Saturday, July 7, 2012

It Just Doesn't Matter




I've experienced at least a dozen ways in which a trade can go south and I'm sure I'll experience a dozen more I hadn't even thought of.  I've stopped keeping track of the number of times I was top ticked and found it too demoralizing to continue tracking the number of times my stop was bottom ticked only to watch price rebound to new highs.  I was surprised to find out that there are ticks you can get filled at below the low of the day; yes, that's correct, the printed low of the day may not have been the actual low.  I stopped keeping track of the number of times price came within a penny of my exit target alert only to close out at the end of the day below my entry –or worse –stopped out.  But, you know what... It just doesn't matter.

Something I've been working on in my trading lately is taking another shot at a stock that I've exited or been stopped out on.  Usually I'd find a few or more reasons not to reenter such as not wanting to deal with wash rules, or not being able to handle taking a second loss on the same stock so soon afterward.  The problem with this is that it is anathema to the way world class traders think and act.  World class traders will take multiple shots on the same stock if they still define it as a quality set up with an edge and a valid entry signal as defined by their rules.  This is what matters to them, not the emotional attachment to a ticker and the recent experience of taking a loss or two.  It's about the set ups and not the bias to a particular symbol.

Bias to a symbol is a common theme with greater repercussions than one might think.  It is in part why I would not take another shot on the same stock, and it's also why at times I'll have a more favorable view of a set up if I know what the symbol is regardless of how less than stellar the chart may look.  So, in order to think and therefor act like a trader I've made a conscious decision to get over the hump by occasionally taking another entry.  This past week LF was my stock.

One of my rules based upon assessment of my trades is to exit a stock if it closes lower than my entry. Empirically this makes sense because why should I be long something that is not going up?  Emotionally however, this was a difficult hurdle for me to overcome as it forced me into accepting a number of scratch trade which increased my losing percentage and string of losses as well as having the appearance of adding up to a significant amount; however, my statistics don't lie and coming to grips with the simple fact that this is a high probability failure trade on my time frame finally convinced me it's acceptable to take a larger number of small losses and increase the frequency of my trading (I had to spend a lot of time improving trade management, but that's another story). With this in mind I took an entry signal on LF on Monday and closed it at the end of the day and ditto for Tuesday. Come Thursday I witnessed, much to my chagrin, LF bolting out the gate and up nearly 6% before my scan alerted me.

Now I was faced with a dilemma, let it pass and miss out on what's been setting up to be a good trade opportunity or take a third shot and, heaven forbid, watch it reverse hard on me and get stopped out a third time.  I took a few moments to contemplate and noted that it was currently priced at my maximum chase point on a stock at this price level, 6%.  I decided to take the trade, it was still a good set up.

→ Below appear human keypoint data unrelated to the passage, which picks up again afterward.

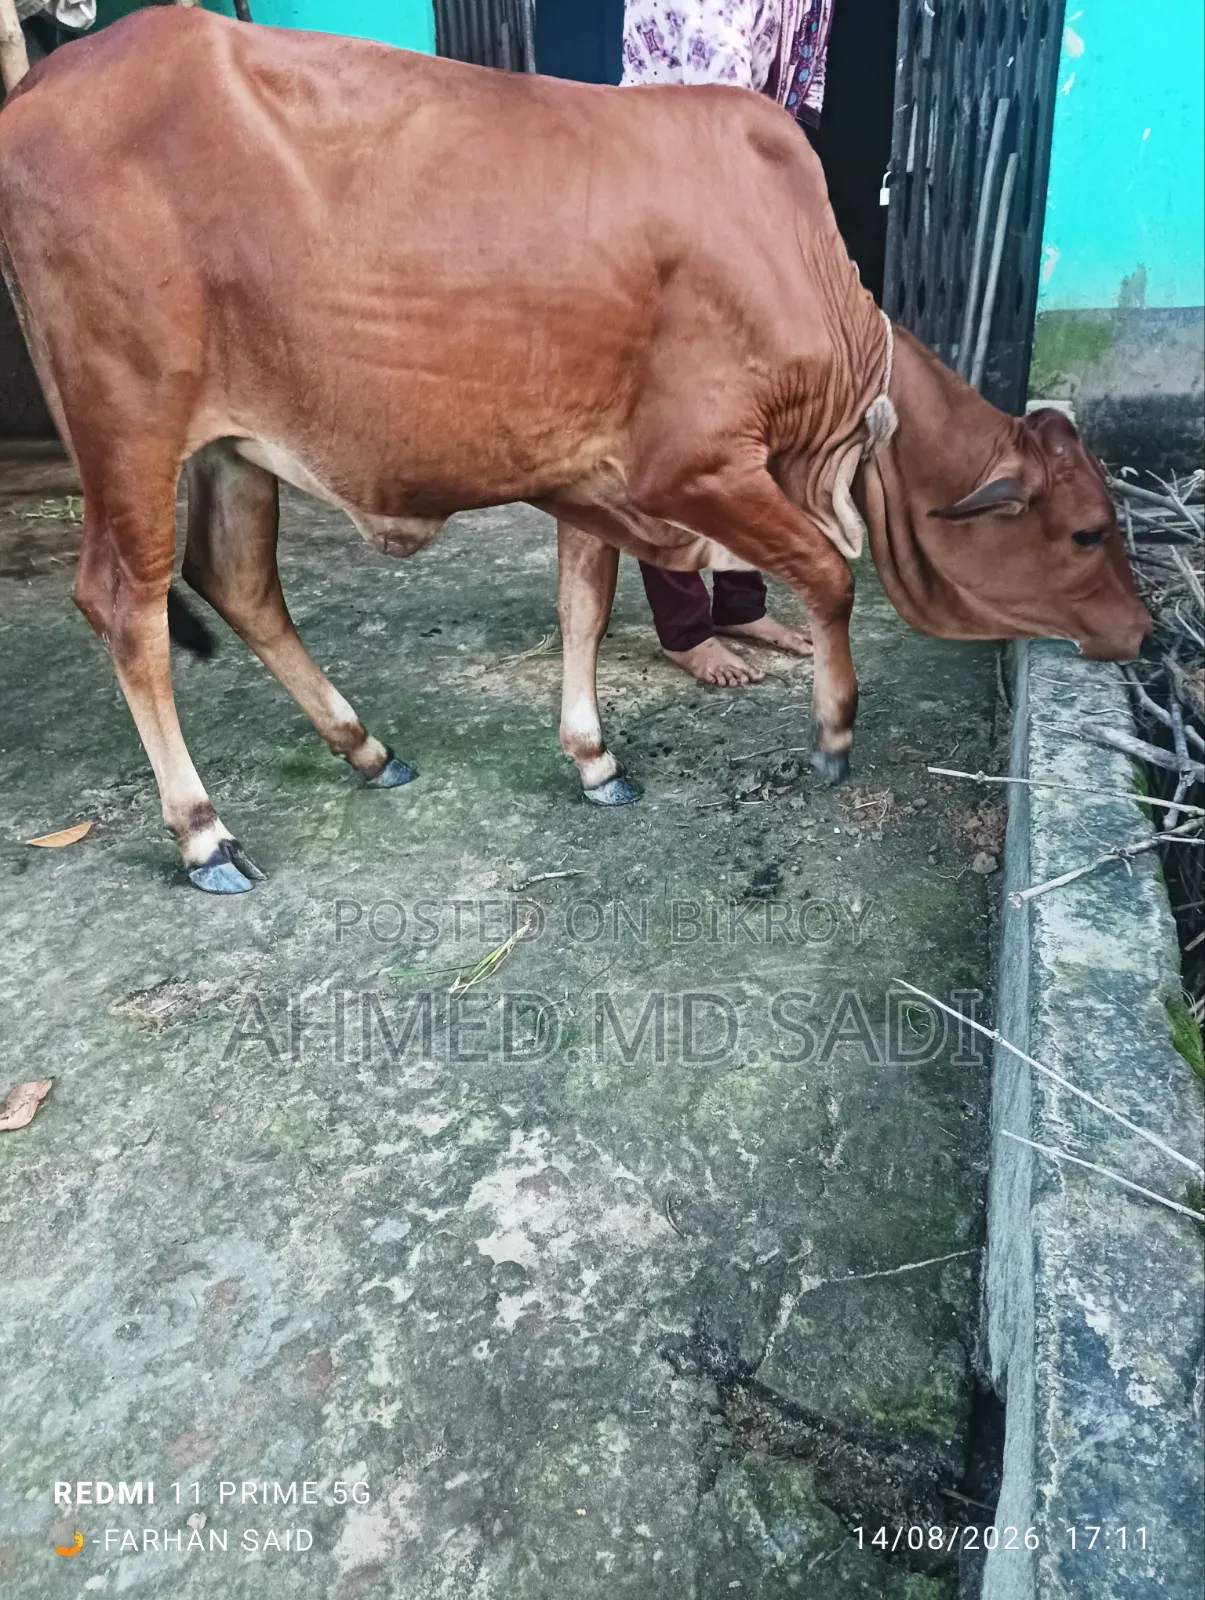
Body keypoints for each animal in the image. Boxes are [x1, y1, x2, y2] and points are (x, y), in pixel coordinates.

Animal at [0, 10, 1149, 892]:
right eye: (1087, 532)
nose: (1141, 633)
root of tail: (47, 79)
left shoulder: (594, 480)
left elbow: (583, 609)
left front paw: (593, 759)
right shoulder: (693, 466)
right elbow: (828, 573)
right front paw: (829, 735)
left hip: (233, 448)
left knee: (236, 581)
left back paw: (365, 749)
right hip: (129, 426)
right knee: (127, 604)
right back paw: (203, 832)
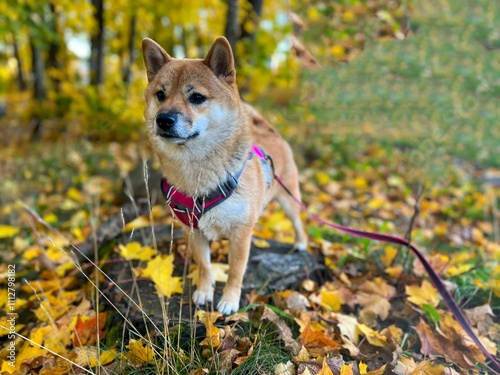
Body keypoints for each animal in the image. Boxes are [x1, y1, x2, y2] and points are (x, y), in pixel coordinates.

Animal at [142, 37, 308, 314]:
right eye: (160, 95)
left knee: (298, 221)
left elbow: (235, 271)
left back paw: (301, 242)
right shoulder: (193, 230)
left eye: (197, 97)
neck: (198, 172)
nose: (163, 119)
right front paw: (204, 292)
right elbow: (205, 265)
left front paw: (229, 300)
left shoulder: (241, 234)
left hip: (288, 199)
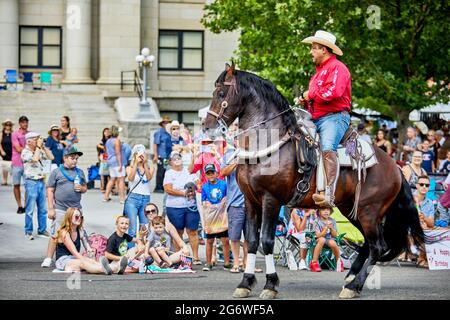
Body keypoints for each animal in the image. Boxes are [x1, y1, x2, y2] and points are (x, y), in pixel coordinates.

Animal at [206, 63, 424, 300]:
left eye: (221, 93)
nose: (207, 127)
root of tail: (395, 166)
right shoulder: (250, 201)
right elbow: (252, 241)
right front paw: (245, 282)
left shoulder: (271, 200)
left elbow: (266, 241)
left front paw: (270, 284)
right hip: (353, 210)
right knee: (368, 243)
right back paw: (351, 278)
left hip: (370, 211)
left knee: (377, 246)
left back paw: (353, 286)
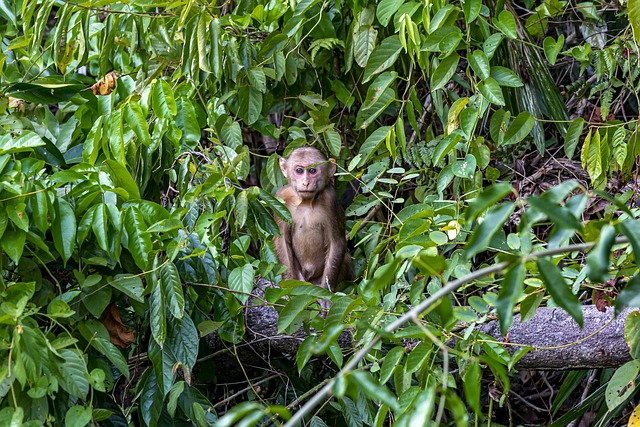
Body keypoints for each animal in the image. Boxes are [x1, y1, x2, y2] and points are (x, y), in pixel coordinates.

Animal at [272, 146, 352, 298]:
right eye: (299, 170)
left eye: (312, 171)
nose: (306, 182)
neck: (305, 202)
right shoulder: (281, 198)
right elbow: (282, 241)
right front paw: (288, 286)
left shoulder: (330, 199)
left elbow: (336, 242)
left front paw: (326, 293)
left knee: (345, 257)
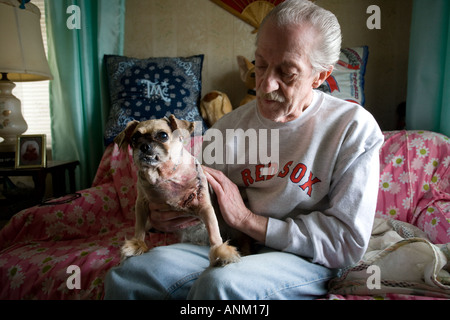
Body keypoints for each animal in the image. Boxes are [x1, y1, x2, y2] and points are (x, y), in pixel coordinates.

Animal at [114, 115, 244, 268]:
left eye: (163, 135)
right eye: (134, 139)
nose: (144, 146)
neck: (163, 176)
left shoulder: (204, 207)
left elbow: (214, 233)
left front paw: (221, 253)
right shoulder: (141, 205)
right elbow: (139, 228)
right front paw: (137, 244)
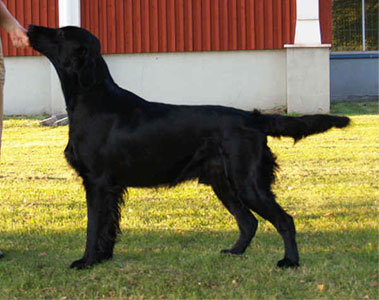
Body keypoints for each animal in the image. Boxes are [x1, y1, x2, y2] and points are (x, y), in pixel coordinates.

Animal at [28, 25, 352, 270]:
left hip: (248, 182)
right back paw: (235, 252)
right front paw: (103, 258)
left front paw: (86, 261)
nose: (30, 27)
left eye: (60, 33)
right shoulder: (110, 187)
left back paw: (290, 262)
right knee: (248, 222)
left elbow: (93, 226)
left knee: (284, 219)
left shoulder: (96, 181)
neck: (92, 98)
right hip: (224, 183)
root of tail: (252, 117)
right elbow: (108, 227)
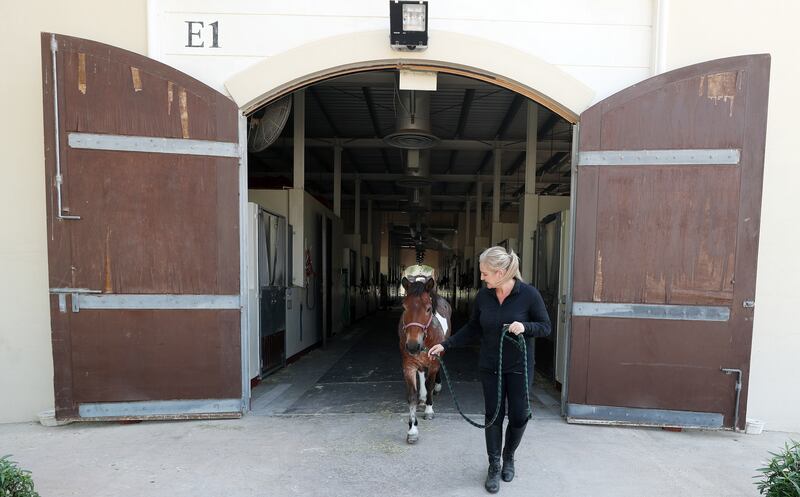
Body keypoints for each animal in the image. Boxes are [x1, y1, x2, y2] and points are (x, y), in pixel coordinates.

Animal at [398, 276, 450, 442]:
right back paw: (422, 397)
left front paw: (428, 410)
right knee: (421, 373)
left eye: (428, 309)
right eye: (404, 307)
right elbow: (412, 395)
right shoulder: (408, 366)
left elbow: (430, 384)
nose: (413, 346)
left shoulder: (433, 363)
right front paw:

Quickly the entry was confirmed as the price continued higher and I found myself up 5%.  It seems just as quickly maximum adversity kicked in like steel toes to my teeth and the market sent a simple reminder to me that no matter how solid the set up, anything can and will happen, especially when least expected or prepared.  Conveniently the stock was downgraded and after hour news hit the wire that the CFO was resigning and I was quickly preparing myself for the acceptance that the stock would gap down like a stone.  Regardless of how I felt about the downgrade being a bullshit call, particularly since it was done during market hours which is rare, and irrespective that I didn't believe the CFO resignation was an issue, I didn't expect the market reaction to take this view and basically accepted this would be a loss.

The set up was sound, the entry within reason, and the amount risked tolerable.  I took a shot, and then another, and finally one more.  This I can control.  Entering and getting stopped out 30 seconds later I can not.  Entering and having a BS downgrade that could have been done premarket instead of during hours and after an 11% move I can not.   In the end, however, it just doesn't matter.  It just doesn't matter how the trade gets from A-Z as long as it's part of plan.  Yes it may at times be an emotional roller coaster and yes sometimes will be more difficult than others, but in the scheme of things it's just one trade and it just doesn't matter.  Occasionally there will be that isolated trade that stings and hurts so badly it flashes before your eyes before you take a signal, but over time these become fewer and farther between.  As my sample size grows larger these trades shrink, and in the grander scheme of things, it just doesn't matter.  One thing that truly matters is trading with a solid  plan that allows one to get to this point that it just doesn't matter.